(Collected data entries)
• • • •

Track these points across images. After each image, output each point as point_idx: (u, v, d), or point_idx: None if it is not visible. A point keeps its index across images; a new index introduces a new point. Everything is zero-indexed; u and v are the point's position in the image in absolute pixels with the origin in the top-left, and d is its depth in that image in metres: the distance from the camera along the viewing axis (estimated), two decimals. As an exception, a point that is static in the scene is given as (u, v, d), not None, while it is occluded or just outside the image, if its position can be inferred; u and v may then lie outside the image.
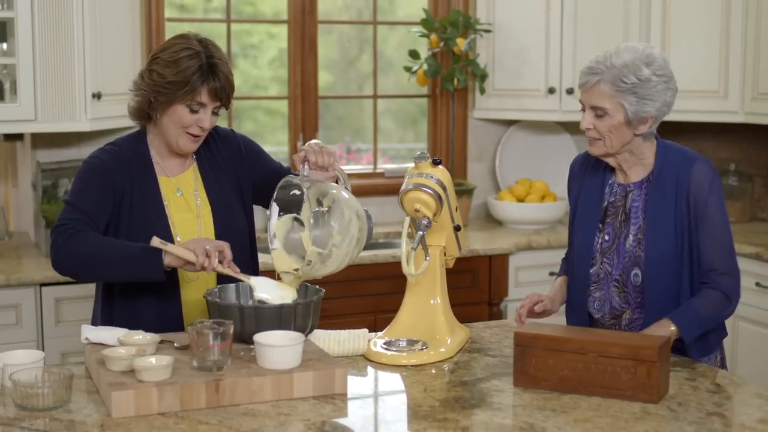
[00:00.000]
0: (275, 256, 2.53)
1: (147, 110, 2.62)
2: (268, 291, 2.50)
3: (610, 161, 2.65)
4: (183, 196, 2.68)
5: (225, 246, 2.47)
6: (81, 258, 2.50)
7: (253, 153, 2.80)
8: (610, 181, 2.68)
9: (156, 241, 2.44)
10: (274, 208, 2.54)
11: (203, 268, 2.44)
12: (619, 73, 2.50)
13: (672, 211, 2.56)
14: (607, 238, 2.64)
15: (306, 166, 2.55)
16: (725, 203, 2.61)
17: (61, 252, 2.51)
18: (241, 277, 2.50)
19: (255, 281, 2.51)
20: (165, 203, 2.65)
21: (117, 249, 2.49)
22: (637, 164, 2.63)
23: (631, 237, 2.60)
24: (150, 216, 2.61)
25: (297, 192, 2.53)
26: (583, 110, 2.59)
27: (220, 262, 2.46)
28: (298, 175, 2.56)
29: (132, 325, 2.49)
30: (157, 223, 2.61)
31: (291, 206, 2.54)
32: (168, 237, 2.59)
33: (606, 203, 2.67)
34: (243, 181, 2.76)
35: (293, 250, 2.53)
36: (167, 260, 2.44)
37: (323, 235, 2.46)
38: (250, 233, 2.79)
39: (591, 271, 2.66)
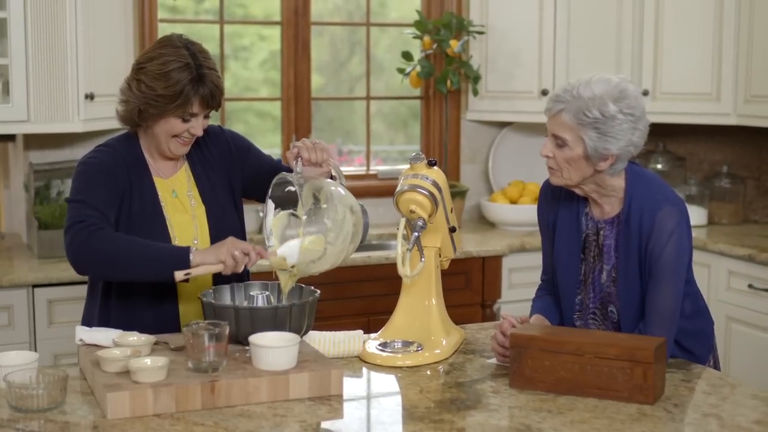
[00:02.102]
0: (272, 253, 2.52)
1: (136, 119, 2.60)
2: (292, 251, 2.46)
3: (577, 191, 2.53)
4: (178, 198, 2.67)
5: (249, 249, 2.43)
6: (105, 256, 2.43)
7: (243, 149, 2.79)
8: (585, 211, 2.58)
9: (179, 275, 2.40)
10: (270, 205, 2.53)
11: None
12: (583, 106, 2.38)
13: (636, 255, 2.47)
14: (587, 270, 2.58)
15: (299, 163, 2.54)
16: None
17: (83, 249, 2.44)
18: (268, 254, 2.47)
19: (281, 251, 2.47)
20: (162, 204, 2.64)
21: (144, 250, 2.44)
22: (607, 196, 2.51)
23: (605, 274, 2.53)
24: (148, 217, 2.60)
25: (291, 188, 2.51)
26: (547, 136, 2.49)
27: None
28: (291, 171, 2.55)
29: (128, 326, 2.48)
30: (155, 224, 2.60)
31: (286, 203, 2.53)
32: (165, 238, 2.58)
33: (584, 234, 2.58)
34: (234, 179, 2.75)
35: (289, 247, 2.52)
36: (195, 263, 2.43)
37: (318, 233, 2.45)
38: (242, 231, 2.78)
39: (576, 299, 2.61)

• • • •

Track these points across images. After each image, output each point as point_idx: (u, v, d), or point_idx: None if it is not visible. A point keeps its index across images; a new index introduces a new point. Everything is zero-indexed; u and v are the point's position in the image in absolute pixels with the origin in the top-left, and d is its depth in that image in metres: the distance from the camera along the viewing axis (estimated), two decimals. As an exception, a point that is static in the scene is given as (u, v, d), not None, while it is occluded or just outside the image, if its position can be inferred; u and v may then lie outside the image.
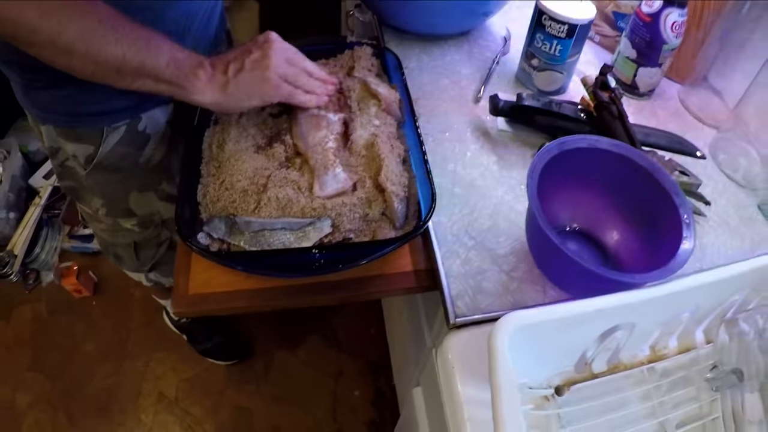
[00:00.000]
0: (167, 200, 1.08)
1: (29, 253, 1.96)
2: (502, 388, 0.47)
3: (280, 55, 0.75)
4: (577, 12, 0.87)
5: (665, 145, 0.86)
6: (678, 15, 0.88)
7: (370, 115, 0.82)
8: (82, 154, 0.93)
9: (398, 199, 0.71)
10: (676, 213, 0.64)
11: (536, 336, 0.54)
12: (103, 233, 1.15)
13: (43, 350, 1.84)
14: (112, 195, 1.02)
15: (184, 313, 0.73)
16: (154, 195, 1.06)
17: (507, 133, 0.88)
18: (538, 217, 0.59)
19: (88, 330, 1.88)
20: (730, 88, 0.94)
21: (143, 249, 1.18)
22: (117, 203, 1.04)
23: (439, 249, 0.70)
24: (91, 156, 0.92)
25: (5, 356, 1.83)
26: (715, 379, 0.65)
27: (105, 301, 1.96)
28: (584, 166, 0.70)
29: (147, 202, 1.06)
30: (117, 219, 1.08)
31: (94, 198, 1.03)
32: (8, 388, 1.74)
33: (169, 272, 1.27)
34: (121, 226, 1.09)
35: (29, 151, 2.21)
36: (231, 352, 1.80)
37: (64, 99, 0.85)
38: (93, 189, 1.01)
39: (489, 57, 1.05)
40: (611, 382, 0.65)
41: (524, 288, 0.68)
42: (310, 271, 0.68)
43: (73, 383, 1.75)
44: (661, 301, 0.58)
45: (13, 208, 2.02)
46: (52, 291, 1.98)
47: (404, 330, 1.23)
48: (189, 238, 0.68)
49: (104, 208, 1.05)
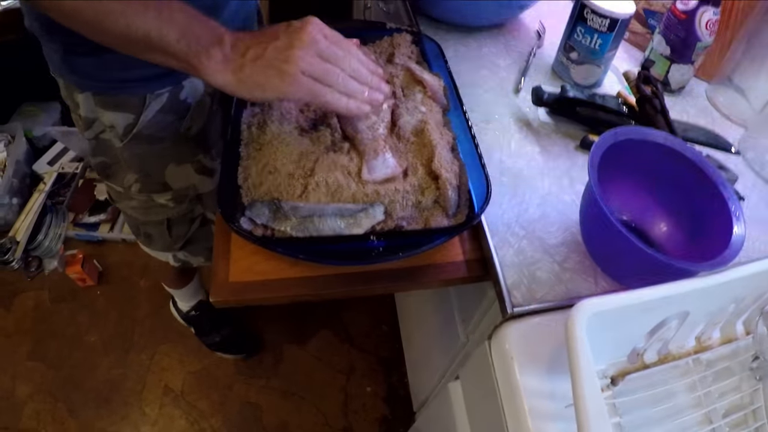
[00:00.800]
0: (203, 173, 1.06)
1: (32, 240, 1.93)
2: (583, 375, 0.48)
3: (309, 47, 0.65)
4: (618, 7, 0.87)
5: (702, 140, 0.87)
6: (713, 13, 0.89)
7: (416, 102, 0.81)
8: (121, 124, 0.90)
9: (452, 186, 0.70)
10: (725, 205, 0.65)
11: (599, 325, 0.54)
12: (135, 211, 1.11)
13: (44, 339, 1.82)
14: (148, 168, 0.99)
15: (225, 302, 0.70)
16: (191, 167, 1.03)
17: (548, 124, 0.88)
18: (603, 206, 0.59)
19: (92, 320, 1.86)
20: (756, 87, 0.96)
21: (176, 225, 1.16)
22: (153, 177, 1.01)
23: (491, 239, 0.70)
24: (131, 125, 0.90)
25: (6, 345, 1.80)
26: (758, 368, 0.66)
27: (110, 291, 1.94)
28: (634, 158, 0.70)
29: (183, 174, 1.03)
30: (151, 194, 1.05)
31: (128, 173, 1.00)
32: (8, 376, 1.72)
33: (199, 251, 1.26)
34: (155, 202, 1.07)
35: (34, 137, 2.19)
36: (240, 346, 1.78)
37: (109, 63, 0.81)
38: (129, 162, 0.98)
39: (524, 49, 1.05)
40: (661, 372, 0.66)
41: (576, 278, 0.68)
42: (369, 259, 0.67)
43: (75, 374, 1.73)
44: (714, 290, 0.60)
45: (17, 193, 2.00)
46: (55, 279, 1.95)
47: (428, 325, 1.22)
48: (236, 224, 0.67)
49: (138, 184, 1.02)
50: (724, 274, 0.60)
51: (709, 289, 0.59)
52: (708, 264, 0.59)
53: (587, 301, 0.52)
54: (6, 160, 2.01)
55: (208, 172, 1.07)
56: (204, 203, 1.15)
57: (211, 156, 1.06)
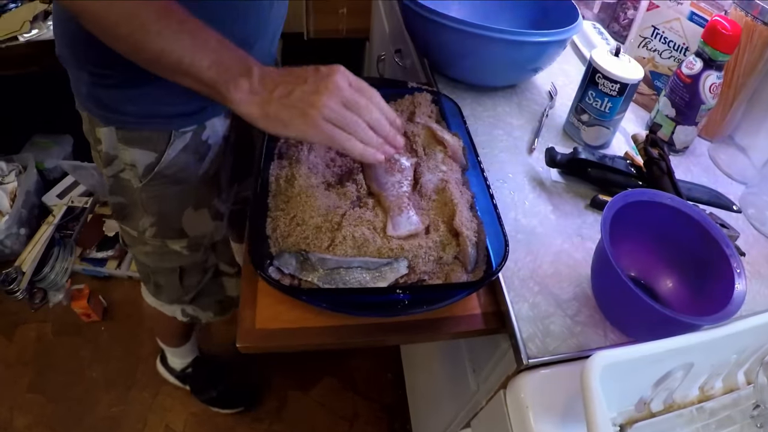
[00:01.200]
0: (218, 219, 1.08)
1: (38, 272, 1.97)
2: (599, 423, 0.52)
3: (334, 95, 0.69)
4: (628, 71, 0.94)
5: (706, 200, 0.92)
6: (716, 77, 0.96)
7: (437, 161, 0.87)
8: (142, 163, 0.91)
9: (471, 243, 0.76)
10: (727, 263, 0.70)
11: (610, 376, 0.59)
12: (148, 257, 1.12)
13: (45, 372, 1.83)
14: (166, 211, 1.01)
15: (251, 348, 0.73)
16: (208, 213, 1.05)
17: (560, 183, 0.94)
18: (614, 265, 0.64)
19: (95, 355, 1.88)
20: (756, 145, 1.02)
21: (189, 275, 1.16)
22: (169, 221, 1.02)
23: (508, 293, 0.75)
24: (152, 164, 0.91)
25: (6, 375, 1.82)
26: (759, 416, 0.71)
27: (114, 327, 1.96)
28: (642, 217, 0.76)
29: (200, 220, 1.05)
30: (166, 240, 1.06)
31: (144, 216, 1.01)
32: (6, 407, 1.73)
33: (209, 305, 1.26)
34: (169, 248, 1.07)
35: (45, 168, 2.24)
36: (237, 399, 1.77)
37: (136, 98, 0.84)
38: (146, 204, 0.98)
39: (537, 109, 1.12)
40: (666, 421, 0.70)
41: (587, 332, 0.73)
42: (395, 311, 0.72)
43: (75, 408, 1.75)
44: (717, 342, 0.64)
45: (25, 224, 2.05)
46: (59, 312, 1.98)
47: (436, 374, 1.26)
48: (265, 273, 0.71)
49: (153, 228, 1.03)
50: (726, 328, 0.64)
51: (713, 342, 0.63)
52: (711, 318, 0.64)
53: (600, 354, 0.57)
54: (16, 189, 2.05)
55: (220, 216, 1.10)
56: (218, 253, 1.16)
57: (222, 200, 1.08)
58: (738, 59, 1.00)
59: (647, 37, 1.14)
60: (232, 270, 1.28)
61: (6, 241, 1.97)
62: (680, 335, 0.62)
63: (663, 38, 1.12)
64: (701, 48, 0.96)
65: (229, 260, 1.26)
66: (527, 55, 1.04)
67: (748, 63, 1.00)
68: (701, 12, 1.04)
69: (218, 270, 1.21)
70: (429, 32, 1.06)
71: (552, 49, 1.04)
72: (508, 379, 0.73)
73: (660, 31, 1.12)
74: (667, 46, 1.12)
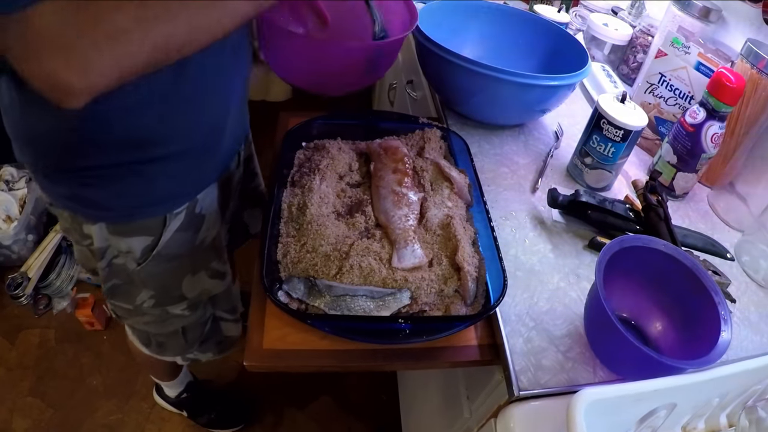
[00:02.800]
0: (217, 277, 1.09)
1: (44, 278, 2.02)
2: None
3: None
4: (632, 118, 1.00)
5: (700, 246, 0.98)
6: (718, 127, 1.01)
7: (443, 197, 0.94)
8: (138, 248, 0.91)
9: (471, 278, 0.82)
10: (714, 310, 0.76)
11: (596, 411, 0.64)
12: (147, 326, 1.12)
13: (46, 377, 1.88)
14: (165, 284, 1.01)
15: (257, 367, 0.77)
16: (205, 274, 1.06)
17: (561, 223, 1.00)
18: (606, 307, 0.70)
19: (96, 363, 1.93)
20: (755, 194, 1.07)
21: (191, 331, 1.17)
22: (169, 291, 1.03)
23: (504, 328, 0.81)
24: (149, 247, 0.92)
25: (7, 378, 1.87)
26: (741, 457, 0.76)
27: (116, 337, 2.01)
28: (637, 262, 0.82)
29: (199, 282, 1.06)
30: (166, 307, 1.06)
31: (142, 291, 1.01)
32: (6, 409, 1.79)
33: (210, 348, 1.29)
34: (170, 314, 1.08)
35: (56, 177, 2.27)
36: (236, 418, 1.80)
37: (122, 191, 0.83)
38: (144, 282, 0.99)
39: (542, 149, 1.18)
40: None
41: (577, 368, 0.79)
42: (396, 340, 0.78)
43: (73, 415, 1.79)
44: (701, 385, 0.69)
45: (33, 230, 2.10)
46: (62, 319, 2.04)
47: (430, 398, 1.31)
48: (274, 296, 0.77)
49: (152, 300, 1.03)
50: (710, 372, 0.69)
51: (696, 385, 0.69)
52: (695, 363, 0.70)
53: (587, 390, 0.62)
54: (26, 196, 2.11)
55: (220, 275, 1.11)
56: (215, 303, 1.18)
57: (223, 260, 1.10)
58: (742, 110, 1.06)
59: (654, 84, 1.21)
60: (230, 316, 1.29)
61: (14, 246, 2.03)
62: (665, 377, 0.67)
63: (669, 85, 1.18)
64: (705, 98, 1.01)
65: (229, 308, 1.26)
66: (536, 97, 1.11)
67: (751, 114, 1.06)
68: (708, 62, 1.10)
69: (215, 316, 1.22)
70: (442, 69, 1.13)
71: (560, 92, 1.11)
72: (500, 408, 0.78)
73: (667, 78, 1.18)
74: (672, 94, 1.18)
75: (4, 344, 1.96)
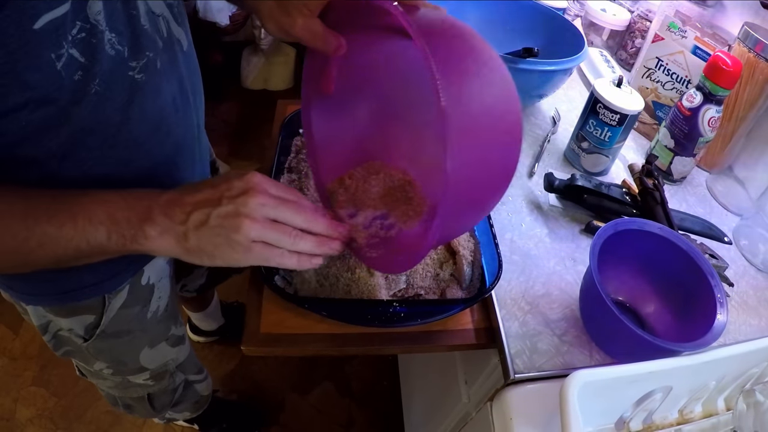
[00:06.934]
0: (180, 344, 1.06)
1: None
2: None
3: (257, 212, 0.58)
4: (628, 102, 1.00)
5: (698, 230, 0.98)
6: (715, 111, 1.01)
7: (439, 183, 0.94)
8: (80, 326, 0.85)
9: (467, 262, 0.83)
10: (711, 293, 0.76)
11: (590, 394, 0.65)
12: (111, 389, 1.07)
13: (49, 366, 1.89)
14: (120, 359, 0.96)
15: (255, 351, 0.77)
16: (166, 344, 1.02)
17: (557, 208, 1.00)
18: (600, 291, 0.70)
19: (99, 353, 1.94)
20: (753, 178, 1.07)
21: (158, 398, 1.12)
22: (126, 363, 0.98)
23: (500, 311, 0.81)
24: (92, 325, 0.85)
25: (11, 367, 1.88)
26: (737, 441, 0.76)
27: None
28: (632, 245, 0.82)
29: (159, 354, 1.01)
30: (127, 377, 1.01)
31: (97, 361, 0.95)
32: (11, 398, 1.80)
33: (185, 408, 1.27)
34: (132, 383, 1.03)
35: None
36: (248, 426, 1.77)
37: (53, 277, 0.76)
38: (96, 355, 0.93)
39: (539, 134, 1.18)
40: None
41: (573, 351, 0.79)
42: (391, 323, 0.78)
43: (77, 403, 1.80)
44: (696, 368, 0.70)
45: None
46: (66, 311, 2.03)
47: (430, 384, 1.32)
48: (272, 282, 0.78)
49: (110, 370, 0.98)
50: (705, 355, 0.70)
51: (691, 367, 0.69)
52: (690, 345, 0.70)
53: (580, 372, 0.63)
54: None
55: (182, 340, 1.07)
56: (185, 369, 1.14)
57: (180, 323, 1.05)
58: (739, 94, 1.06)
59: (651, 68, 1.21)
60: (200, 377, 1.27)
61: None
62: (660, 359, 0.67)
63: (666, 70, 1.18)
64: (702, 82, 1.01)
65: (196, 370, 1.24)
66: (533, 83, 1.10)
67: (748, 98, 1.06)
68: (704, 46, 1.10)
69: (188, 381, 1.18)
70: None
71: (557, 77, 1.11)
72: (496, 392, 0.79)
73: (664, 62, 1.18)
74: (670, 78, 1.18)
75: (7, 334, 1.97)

• • • •

Problem description
Would you copy out exactly the lines above that start at the one containing "23: (631, 237, 2.60)" and end at the one containing "39: (591, 271, 2.66)", inclusive?

Expected answer
23: (631, 237, 2.60)
24: (150, 216, 2.61)
25: (297, 192, 2.53)
26: (583, 110, 2.59)
27: (220, 262, 2.46)
28: (298, 175, 2.56)
29: (132, 325, 2.49)
30: (157, 223, 2.61)
31: (291, 206, 2.54)
32: (168, 237, 2.59)
33: (606, 203, 2.67)
34: (243, 181, 2.76)
35: (293, 250, 2.53)
36: (167, 260, 2.44)
37: (323, 235, 2.46)
38: (250, 233, 2.79)
39: (591, 271, 2.66)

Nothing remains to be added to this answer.